Yes, you're probably right. And I'm probably not the best judge of traction, as I abuse those factory traction wheels with long consists, high speed and smoke. And I usually double head everything. That's why I tell people to try it for themselves on an old locomotive and see how it works for them.


----------



## AmFlyerFan (Jan 27, 2019)

*an old thread.*

I was looking for info on replacement issues for a Pul-Mor tire on my Atlantic 307.
This thread has some good info. Parts have been ordered.
My question is; Which year did AF start using Pul-Mors on their steamers?

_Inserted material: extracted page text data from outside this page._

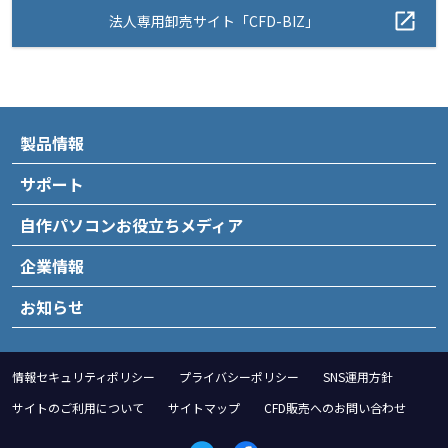
法人専用卸売サイト「CFD-BIZ」
製品情報
サポート
自作パソコンお役立ちメディア
企業情報
お知らせ
情報セキュリティポリシー
プライバシーポリシー
SNS運用方針
サイトのご利用について
サイトマップ
CFD販売へのお問い合わせ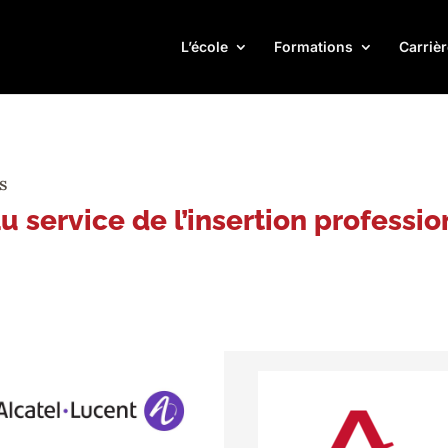
L’école
Formations
Carrièr
s
au service de l’insertion professi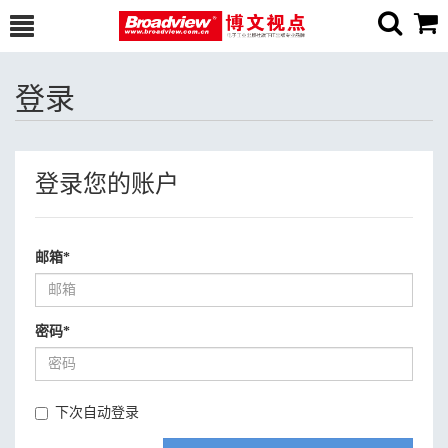
登录
登录您的账户
邮箱
*
密码
*
下次自动登录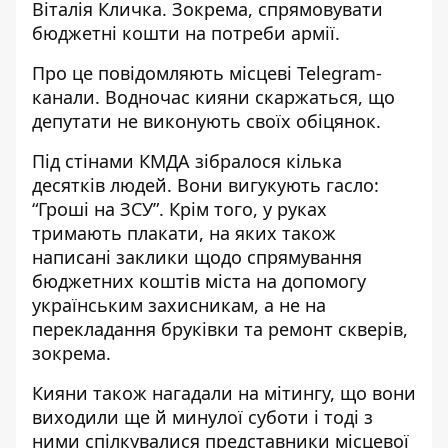
Віталія Кличка. Зокрема, спрямовувати
бюджетні кошти на потреби армії.
Про це повідомляють місцеві Telegram-
канали. Водночас кияни скаржаться, що
депутати не виконують своїх обіцянок
.
Під стінами КМДА зібралося кілька
десятків людей. Вони вигукують гасло:
“Гроші на ЗСУ”. Крім того, у руках
тримають плакати, на яких також
написані заклики щодо спрямування
бюджетних коштів міста на допомогу
українським захисникам, а не на
перекладання бруківки та ремонт скверів,
зокрема.
Кияни також нагадали на мітингу, що вони
виходили ще й минулої суботи і тоді з
ними спілкувалися представники місцевої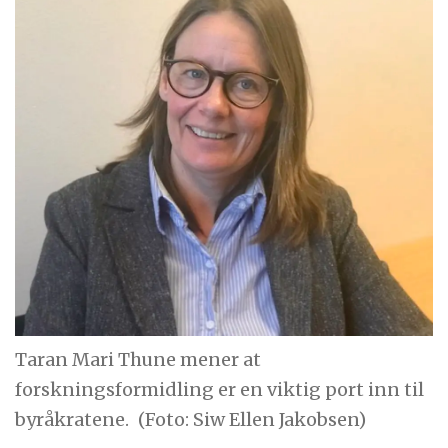
Taran Mari Thune mener at
forskningsformidling er en viktig port inn til
byråkratene.
(Foto: Siw Ellen Jakobsen)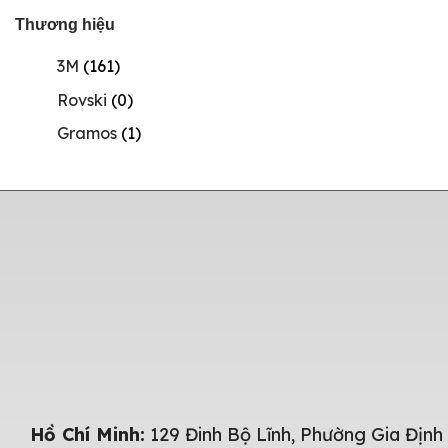
Thương hiệu
3M
(161)
Rovski
(0)
Gramos
(1)
Hồ Chí Minh:
129 Đinh Bộ Lĩnh, Phường Gia Định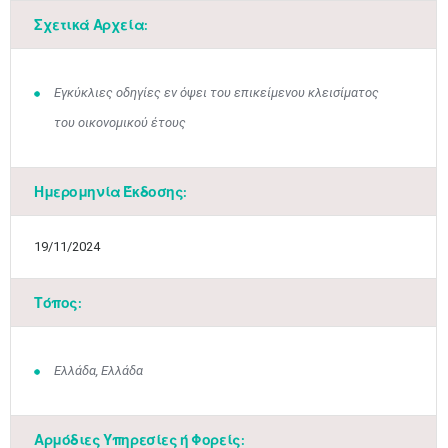
Σχετικά Αρχεία:
Εγκύκλιες οδηγίες εν όψει του επικείμενου κλεισίματος
Μαϊ
1
2
του οικονομικού έτους
•
•
3
4
5
6
7
8
9
•
•
•
•
•
•
•
Ημερομηνία Έκδοσης:
10
11
12
13
14
15
16
•
•
•
•
•
•
•
19/11/2024
17
18
19
20
21
22
23
•
•
•
•
•
•
•
•
•
•
•
•
•
Τόπος:
24
25
26
27
28
29
30
•
•
•
•
•
•
•
Ελλάδα, Ελλάδα
31
Ιουν
1
2
3
4
5
6
•
•
•
•
•
•
•
Αρμόδιες Υπηρεσίες ή Φορείς: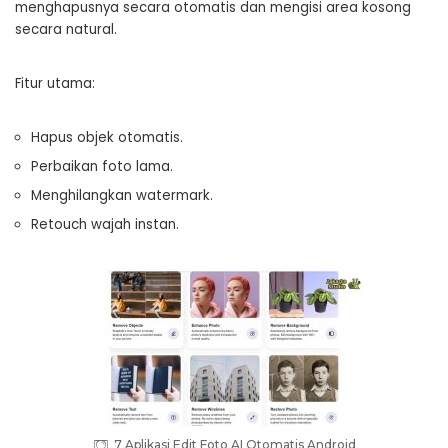
menghapusnya secara otomatis dan mengisi area kosong
secara natural.
Fitur utama:
Hapus objek otomatis.
Perbaikan foto lama.
Menghilangkan watermark.
Retouch wajah instan.
7 Aplikasi Edit Foto AI Otomatis Android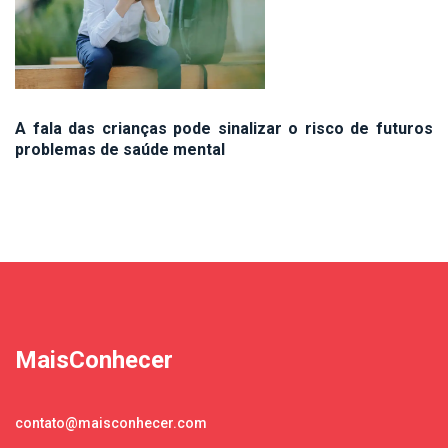
A fala das crianças pode sinalizar o risco de futuros
problemas de saúde mental
MaisConhecer
contato@maisconhecer.com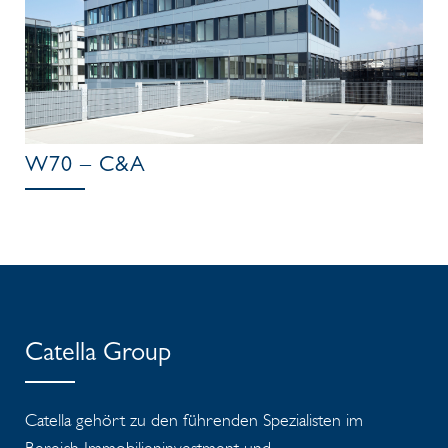
W70 – C&A
Catella Group
Catella gehört zu den führenden Spezialisten im
Bereich Immobilieninvestment und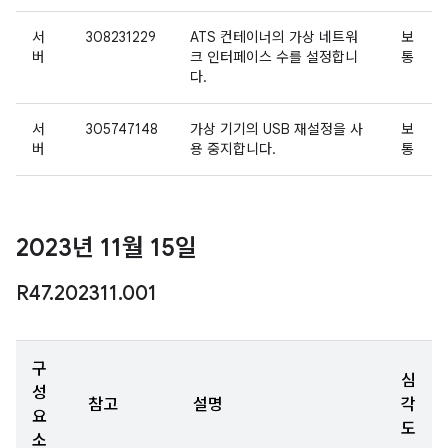
서
308231229
ATS 컨테이너의 가상 네트워
보
버
크 인터페이스 수를 설정합니
통
다.
서
305747148
가상 기기의 USB 재설정을 사
보
버
용 중지합니다.
통
2023년 11월 15일
R47
.
202311
.
001
구
심
성
참고
설명
각
요
도
소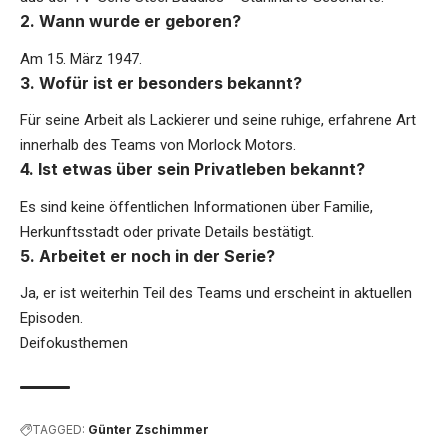
2. Wann wurde er geboren?
Am 15. März 1947.
3. Wofür ist er besonders bekannt?
Für seine Arbeit als Lackierer und seine ruhige, erfahrene Art
innerhalb des Teams von Morlock Motors.
4. Ist etwas über sein Privatleben bekannt?
Es sind keine öffentlichen Informationen über Familie,
Herkunftsstadt oder private Details bestätigt.
5. Arbeitet er noch in der Serie?
Ja, er ist weiterhin Teil des Teams und erscheint in aktuellen
Episoden.
Deifokusthemen
TAGGED:
Günter Zschimmer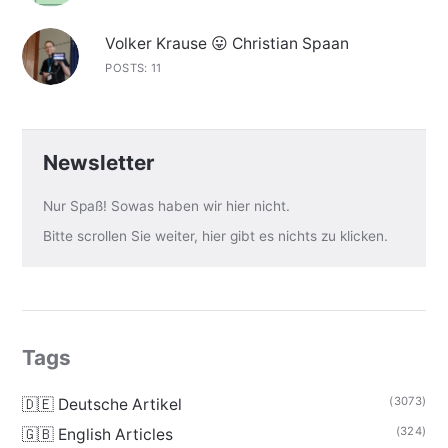
Volker Krause 😛 Christian Spaan
POSTS: 11
Newsletter
Nur Spaß! Sowas haben wir hier nicht.
Bitte scrollen Sie weiter, hier gibt es nichts zu klicken.
Tags
(3073)
🇩🇪 Deutsche Artikel
(324)
🇬🇧 English Articles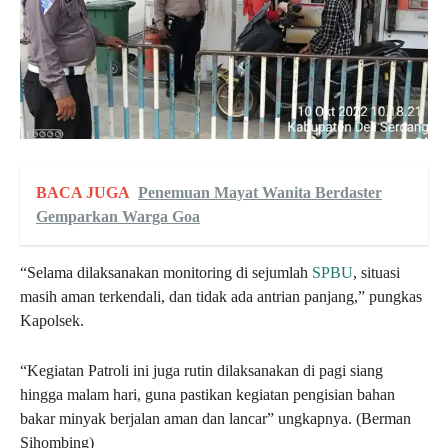
BACA JUGA
Penemuan Mayat Wanita Berdaster
Gemparkan Warga Goa
“Selama dilaksanakan monitoring di sejumlah
SPBU
, situasi
masih aman terkendali, dan tidak ada antrian panjang,” pungkas
Kapolsek.
“Kegiatan Patroli ini juga rutin dilaksanakan di pagi siang
hingga malam hari, guna pastikan kegiatan pengisian bahan
bakar minyak berjalan aman dan lancar” ungkapnya. (Berman
Sihombing)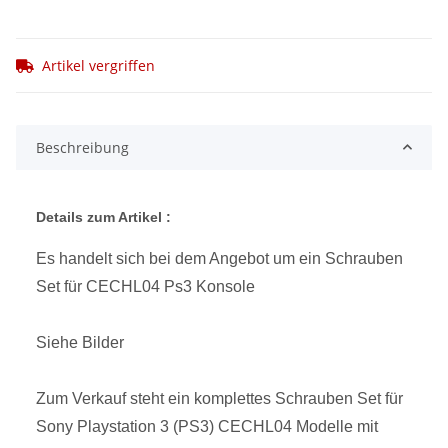
Artikel vergriffen
Beschreibung
Details zum Artikel :
Es handelt sich bei dem Angebot um ein Schrauben
Set für CECHL04 Ps3 Konsole
Siehe Bilder
Zum Verkauf steht ein komplettes Schrauben Set für
Sony Playstation 3 (PS3) CECHL04 Modelle mit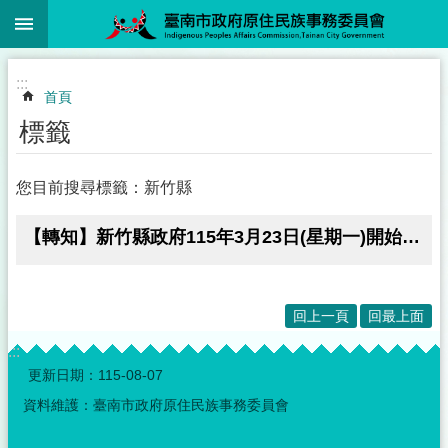
:::
跳到主要內容區塊
:::
首頁
標籤
您目前搜尋標籤：新竹縣
【轉知】新竹縣政府115年3月23日(星期一)開始受理原住民族語言能力認證測驗獎勵
回上一頁
回最上面
:::
更新日期：
115-08-07
資料維護：臺南市政府原住民族事務委員會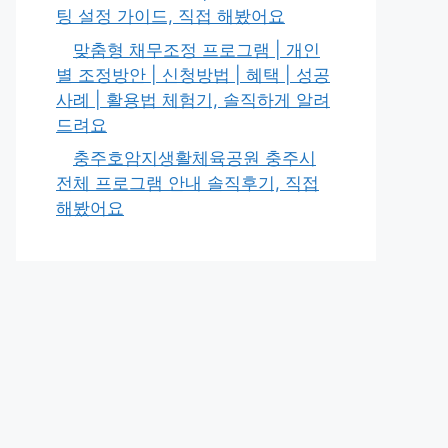
팅 설정 가이드, 직접 해봤어요
맞춤형 채무조정 프로그램 | 개인
별 조정방안 | 신청방법 | 혜택 | 성공
사례 | 활용법 체험기, 솔직하게 알려
드려요
충주호암지생활체육공원 충주시
전체 프로그램 안내 솔직후기, 직접
해봤어요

I see some have the PM's on the back (my 21085's), some on the front (my 307), my 302ac has none. I suppose through trial & error AF figured out the best placement for PM's.
All my steamers are running, smoking, & looking good. No smoke in the 307 (yet).


----------



## AmFlyer (Mar 16, 2012)

Pull-Mor was introduced in 1953 on the knuckle coupler engines. There were still many link coupler sets made in 1953 that did not get them.


----------



## AmFlyerFan (Jan 27, 2019)

Thanx for the history lesson. I think I remember seeing in about that vintage catalog (53 or 54) a kit to replace the older style couplers (link) with knuckler couplers at home for those that couldn't have a hobby shop switch them.
Never seen one on E-bay.

In regards to link couplers, which came first, brass weights or black weights? what year?


----------



## AmFlyer (Mar 16, 2012)

Unweighted thin shank, 1946; unweighted thick shank, 1947; brass weight, 1948; black weight, 1949 to end of production (1953.)
Kits were first made with link couplers to allow owners of prewar O gauge AF to put on S gauge trucks with couplers. Kits were made for knuckle couplers but it was easier to buy split shank knuckle couplers and just put them on the link coupler trucks. I have some kits in their OB somewhere in my collection.


----------



## flyernut (Oct 31, 2010)

Be careful when adding or taking off wheels, the diameters of the outside rim are different.I have 3-4 different diameter wheels in my supply drawers.


----------



## MichaelE (Mar 7, 2018)

My locomotives would never pull the grades with load on my layout without traction tires.

I'm happy they come with them even if they are a consumable that has to be replaced from time to time.


----------



## AmFlyerFan (Jan 27, 2019)

flyernut said:


> Be careful when adding or taking off wheels, the diameters of the outside rim are different.I have 3-4 different diameter wheels in my supply drawers.


That I've figured out from collecting parts. I try to get just what I need but sometimes at garage sales, etc. it can be a crap shoot.
All part of the fun though.


----------